◆ Exercise instructions: Verbatim copy without pictures. Please print every entry as it stands.

Extracted records
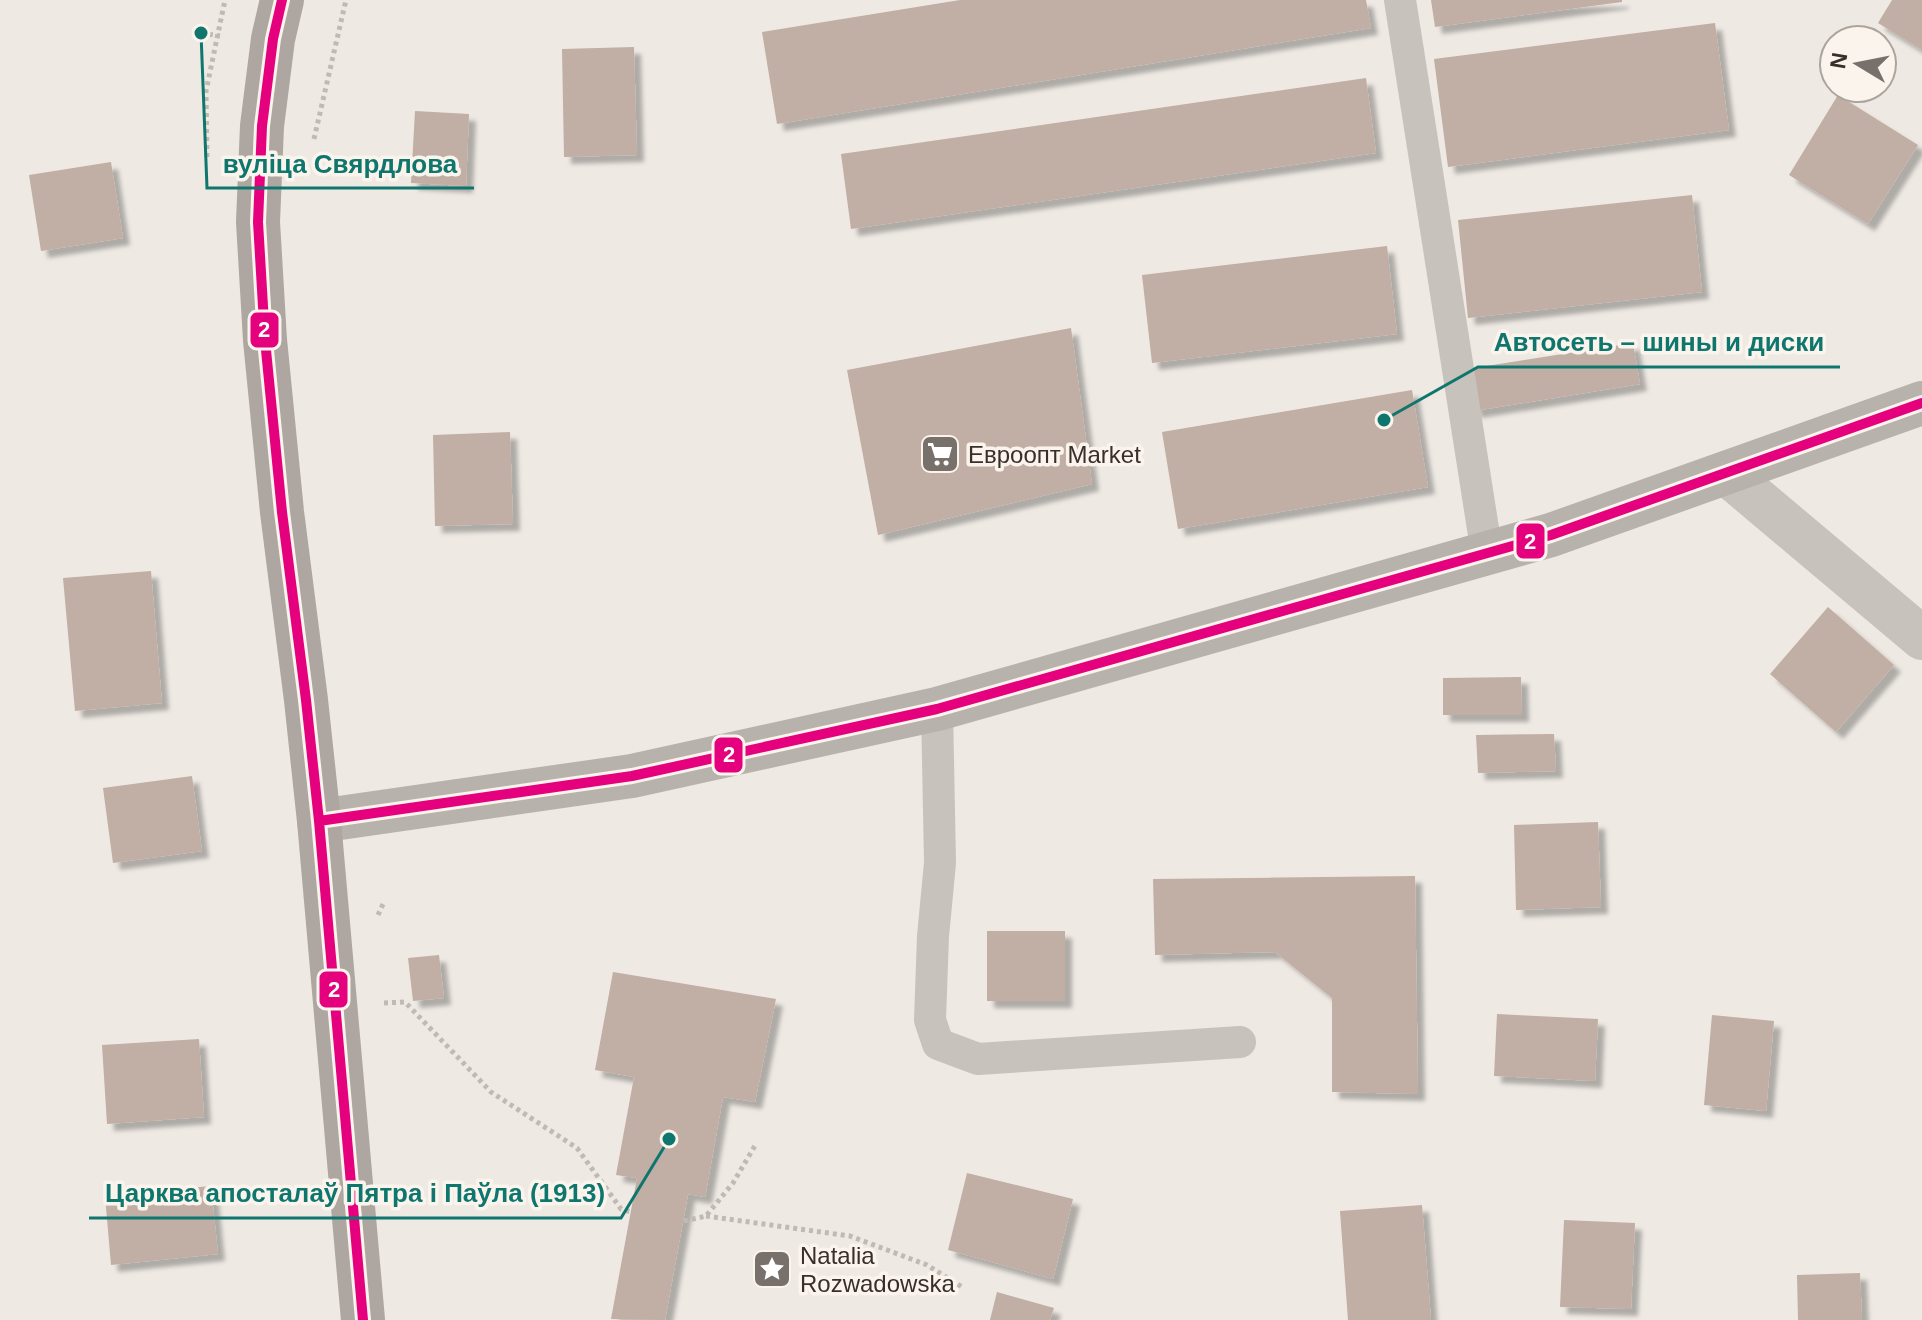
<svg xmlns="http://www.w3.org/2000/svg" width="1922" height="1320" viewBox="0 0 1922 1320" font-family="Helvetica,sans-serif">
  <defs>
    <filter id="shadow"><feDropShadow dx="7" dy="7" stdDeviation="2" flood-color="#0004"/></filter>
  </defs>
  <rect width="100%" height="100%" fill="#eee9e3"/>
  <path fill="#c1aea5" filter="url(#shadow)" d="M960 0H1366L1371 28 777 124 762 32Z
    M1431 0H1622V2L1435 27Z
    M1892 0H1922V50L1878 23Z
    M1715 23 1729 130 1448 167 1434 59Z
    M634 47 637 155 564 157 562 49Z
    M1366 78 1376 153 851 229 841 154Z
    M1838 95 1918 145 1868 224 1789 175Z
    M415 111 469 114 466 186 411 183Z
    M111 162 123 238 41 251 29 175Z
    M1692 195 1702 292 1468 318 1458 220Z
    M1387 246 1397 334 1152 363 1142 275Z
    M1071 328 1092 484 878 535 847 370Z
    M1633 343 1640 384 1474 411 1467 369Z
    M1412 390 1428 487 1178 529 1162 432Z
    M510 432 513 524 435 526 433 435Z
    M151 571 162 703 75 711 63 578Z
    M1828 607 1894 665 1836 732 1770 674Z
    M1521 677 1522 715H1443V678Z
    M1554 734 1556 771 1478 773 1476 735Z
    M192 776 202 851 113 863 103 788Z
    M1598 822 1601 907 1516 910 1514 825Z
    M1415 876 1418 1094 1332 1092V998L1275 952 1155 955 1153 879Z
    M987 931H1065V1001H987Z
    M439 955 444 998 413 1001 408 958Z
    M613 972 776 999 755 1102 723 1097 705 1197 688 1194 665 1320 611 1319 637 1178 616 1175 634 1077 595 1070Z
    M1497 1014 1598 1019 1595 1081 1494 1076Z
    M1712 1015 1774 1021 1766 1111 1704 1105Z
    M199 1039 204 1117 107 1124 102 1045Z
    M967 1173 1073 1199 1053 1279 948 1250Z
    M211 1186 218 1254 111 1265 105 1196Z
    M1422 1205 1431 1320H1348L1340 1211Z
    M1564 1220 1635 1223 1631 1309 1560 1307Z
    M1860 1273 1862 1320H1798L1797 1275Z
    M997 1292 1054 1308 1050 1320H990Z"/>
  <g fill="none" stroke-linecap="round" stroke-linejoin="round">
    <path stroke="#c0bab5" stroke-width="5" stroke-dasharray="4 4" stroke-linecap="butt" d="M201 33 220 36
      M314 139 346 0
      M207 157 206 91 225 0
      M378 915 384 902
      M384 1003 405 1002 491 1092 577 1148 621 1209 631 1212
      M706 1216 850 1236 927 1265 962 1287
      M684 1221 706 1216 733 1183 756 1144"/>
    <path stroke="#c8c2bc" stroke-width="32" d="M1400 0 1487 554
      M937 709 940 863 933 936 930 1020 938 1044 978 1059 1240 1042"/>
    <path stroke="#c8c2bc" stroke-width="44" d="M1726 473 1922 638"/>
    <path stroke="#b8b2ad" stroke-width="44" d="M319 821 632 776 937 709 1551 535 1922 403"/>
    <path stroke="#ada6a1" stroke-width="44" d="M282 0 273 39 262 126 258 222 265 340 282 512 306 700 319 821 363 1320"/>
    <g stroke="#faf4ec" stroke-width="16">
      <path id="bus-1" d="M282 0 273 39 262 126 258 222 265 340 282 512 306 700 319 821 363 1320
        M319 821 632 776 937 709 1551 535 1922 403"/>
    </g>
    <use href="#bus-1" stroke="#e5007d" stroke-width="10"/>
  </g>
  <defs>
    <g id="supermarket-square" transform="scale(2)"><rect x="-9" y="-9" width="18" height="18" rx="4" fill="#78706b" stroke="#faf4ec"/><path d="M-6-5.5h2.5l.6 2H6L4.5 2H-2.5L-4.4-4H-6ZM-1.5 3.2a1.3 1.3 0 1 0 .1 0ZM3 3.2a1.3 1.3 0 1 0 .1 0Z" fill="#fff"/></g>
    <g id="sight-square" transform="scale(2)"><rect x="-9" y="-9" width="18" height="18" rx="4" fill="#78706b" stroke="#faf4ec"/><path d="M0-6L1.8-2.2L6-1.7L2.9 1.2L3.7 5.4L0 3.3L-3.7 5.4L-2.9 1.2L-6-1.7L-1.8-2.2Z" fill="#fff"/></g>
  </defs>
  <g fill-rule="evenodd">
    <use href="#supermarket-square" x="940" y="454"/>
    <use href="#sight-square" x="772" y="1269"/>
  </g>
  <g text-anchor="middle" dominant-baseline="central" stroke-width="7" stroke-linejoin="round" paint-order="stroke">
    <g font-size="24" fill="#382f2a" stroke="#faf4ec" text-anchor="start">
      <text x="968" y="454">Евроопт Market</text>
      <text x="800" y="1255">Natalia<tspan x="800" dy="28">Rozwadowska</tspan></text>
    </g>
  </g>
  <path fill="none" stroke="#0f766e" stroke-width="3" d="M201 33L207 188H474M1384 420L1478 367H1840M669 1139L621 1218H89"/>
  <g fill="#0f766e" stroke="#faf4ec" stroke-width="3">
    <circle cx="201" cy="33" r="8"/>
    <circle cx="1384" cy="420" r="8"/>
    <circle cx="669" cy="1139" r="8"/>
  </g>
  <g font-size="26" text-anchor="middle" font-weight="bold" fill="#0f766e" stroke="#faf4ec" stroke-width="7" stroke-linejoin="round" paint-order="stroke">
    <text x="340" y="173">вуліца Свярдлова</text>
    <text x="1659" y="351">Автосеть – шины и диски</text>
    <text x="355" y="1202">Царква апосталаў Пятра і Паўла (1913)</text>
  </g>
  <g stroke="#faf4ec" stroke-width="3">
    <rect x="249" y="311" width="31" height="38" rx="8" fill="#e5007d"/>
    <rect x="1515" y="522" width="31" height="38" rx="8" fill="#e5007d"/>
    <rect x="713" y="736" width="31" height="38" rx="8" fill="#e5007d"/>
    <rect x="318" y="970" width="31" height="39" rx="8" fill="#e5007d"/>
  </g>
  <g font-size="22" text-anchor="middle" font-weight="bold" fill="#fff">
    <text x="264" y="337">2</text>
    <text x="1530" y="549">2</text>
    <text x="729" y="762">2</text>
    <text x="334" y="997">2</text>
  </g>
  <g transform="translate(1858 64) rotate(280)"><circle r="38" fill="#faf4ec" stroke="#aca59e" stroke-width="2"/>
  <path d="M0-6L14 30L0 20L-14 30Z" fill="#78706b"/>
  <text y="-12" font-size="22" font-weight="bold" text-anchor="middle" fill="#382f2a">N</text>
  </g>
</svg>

◆ Exercise response:
<svg xmlns="http://www.w3.org/2000/svg" width="1922" height="1320" viewBox="0 0 1922 1320" font-family="Helvetica,sans-serif">
  <defs>
    <filter id="shadow"><feDropShadow dx="7" dy="7" stdDeviation="2" flood-color="#0004"/></filter>
  </defs>
  <rect width="100%" height="100%" fill="#eee9e3"/>
  <path fill="#c1aea5" filter="url(#shadow)" d="M960 0H1366L1371 28 777 124 762 32Z
    M1431 0H1622V2L1435 27Z
    M1892 0H1922V50L1878 23Z
    M1715 23 1729 130 1448 167 1434 59Z
    M634 47 637 155 564 157 562 49Z
    M1366 78 1376 153 851 229 841 154Z
    M1838 95 1918 145 1868 224 1789 175Z
    M415 111 469 114 466 186 411 183Z
    M111 162 123 238 41 251 29 175Z
    M1692 195 1702 292 1468 318 1458 220Z
    M1387 246 1397 334 1152 363 1142 275Z
    M1071 328 1092 484 878 535 847 370Z
    M1633 343 1640 384 1474 411 1467 369Z
    M1412 390 1428 487 1178 529 1162 432Z
    M510 432 513 524 435 526 433 435Z
    M151 571 162 703 75 711 63 578Z
    M1828 607 1894 665 1836 732 1770 674Z
    M1521 677 1522 715H1443V678Z
    M1554 734 1556 771 1478 773 1476 735Z
    M192 776 202 851 113 863 103 788Z
    M1598 822 1601 907 1516 910 1514 825Z
    M1415 876 1418 1094 1332 1092V998L1275 952 1155 955 1153 879Z
    M987 931H1065V1001H987Z
    M439 955 444 998 413 1001 408 958Z
    M613 972 776 999 755 1102 723 1097 705 1197 688 1194 665 1320 611 1319 637 1178 616 1175 634 1077 595 1070Z
    M1497 1014 1598 1019 1595 1081 1494 1076Z
    M1712 1015 1774 1021 1766 1111 1704 1105Z
    M199 1039 204 1117 107 1124 102 1045Z
    M967 1173 1073 1199 1053 1279 948 1250Z
    M211 1186 218 1254 111 1265 105 1196Z
    M1422 1205 1431 1320H1348L1340 1211Z
    M1564 1220 1635 1223 1631 1309 1560 1307Z
    M1860 1273 1862 1320H1798L1797 1275Z
    M997 1292 1054 1308 1050 1320H990Z"/>
  <g fill="none" stroke-linecap="round" stroke-linejoin="round">
    <path stroke="#c0bab5" stroke-width="5" stroke-dasharray="4 4" stroke-linecap="butt" d="M201 33 220 36
      M314 139 346 0
      M207 157 206 91 225 0
      M378 915 384 902
      M384 1003 405 1002 491 1092 577 1148 621 1209 631 1212
      M706 1216 850 1236 927 1265 962 1287
      M684 1221 706 1216 733 1183 756 1144"/>
    <path stroke="#c8c2bc" stroke-width="32" d="M1400 0 1487 554
      M937 709 940 863 933 936 930 1020 938 1044 978 1059 1240 1042"/>
    <path stroke="#c8c2bc" stroke-width="44" d="M1726 473 1922 638"/>
    <path stroke="#b8b2ad" stroke-width="44" d="M319 821 632 776 937 709 1551 535 1922 403"/>
    <path stroke="#ada6a1" stroke-width="44" d="M282 0 273 39 262 126 258 222 265 340 282 512 306 700 319 821 363 1320"/>
    <g stroke="#faf4ec" stroke-width="16">
      <path id="bus-1" d="M282 0 273 39 262 126 258 222 265 340 282 512 306 700 319 821 363 1320
        M319 821 632 776 937 709 1551 535 1922 403"/>
    </g>
    <use href="#bus-1" stroke="#e5007d" stroke-width="10"/>
  </g>
  <defs>
    <g id="supermarket-square" transform="scale(2)"><rect x="-9" y="-9" width="18" height="18" rx="4" fill="#78706b" stroke="#faf4ec"/><path d="M-6-5.5h2.5l.6 2H6L4.5 2H-2.5L-4.4-4H-6ZM-1.5 3.2a1.3 1.3 0 1 0 .1 0ZM3 3.2a1.3 1.3 0 1 0 .1 0Z" fill="#fff"/></g>
    <g id="sight-square" transform="scale(2)"><rect x="-9" y="-9" width="18" height="18" rx="4" fill="#78706b" stroke="#faf4ec"/><path d="M0-6L1.8-2.2L6-1.7L2.9 1.2L3.7 5.4L0 3.3L-3.7 5.4L-2.9 1.2L-6-1.7L-1.8-2.2Z" fill="#fff"/></g>
  </defs>
  <g fill-rule="evenodd">
    <use href="#supermarket-square" x="940" y="454"/>
    <use href="#sight-square" x="772" y="1269"/>
  </g>
  <g text-anchor="middle" dominant-baseline="central" stroke-width="7" stroke-linejoin="round" paint-order="stroke">
    <g font-size="24" fill="#382f2a" stroke="#faf4ec" text-anchor="start">
      <text x="968" y="454">Евроопт Market</text>
      <text x="800" y="1255">Natalia<tspan x="800" dy="28">Rozwadowska</tspan></text>
    </g>
  </g>
  <path fill="none" stroke="#0f766e" stroke-width="3" d="M201 33L207 188H474M1384 420L1478 367H1840M669 1139L621 1218H89"/>
  <g fill="#0f766e" stroke="#faf4ec" stroke-width="3">
    <circle cx="201" cy="33" r="8"/>
    <circle cx="1384" cy="420" r="8"/>
    <circle cx="669" cy="1139" r="8"/>
  </g>
  <g font-size="26" text-anchor="middle" font-weight="bold" fill="#0f766e" stroke="#faf4ec" stroke-width="7" stroke-linejoin="round" paint-order="stroke">
    <text x="340" y="173">вуліца Свярдлова</text>
    <text x="1659" y="351">Автосеть – шины и диски</text>
    <text x="355" y="1202">Царква апосталаў Пятра і Паўла (1913)</text>
  </g>
  <g stroke="#faf4ec" stroke-width="3">
    <rect x="249" y="311" width="31" height="38" rx="8" fill="#e5007d"/>
    <rect x="1515" y="522" width="31" height="38" rx="8" fill="#e5007d"/>
    <rect x="713" y="736" width="31" height="38" rx="8" fill="#e5007d"/>
    <rect x="318" y="970" width="31" height="39" rx="8" fill="#e5007d"/>
  </g>
  <g font-size="22" text-anchor="middle" font-weight="bold" fill="#fff">
    <text x="264" y="337">2</text>
    <text x="1530" y="549">2</text>
    <text x="729" y="762">2</text>
    <text x="334" y="997">2</text>
  </g>
  <g transform="translate(1858 64) rotate(280)"><circle r="38" fill="#faf4ec" stroke="#aca59e" stroke-width="2"/>
  <path d="M0-6L14 30L0 20L-14 30Z" fill="#78706b"/>
  <text y="-12" font-size="22" font-weight="bold" text-anchor="middle" fill="#382f2a">N</text>
  </g>
</svg>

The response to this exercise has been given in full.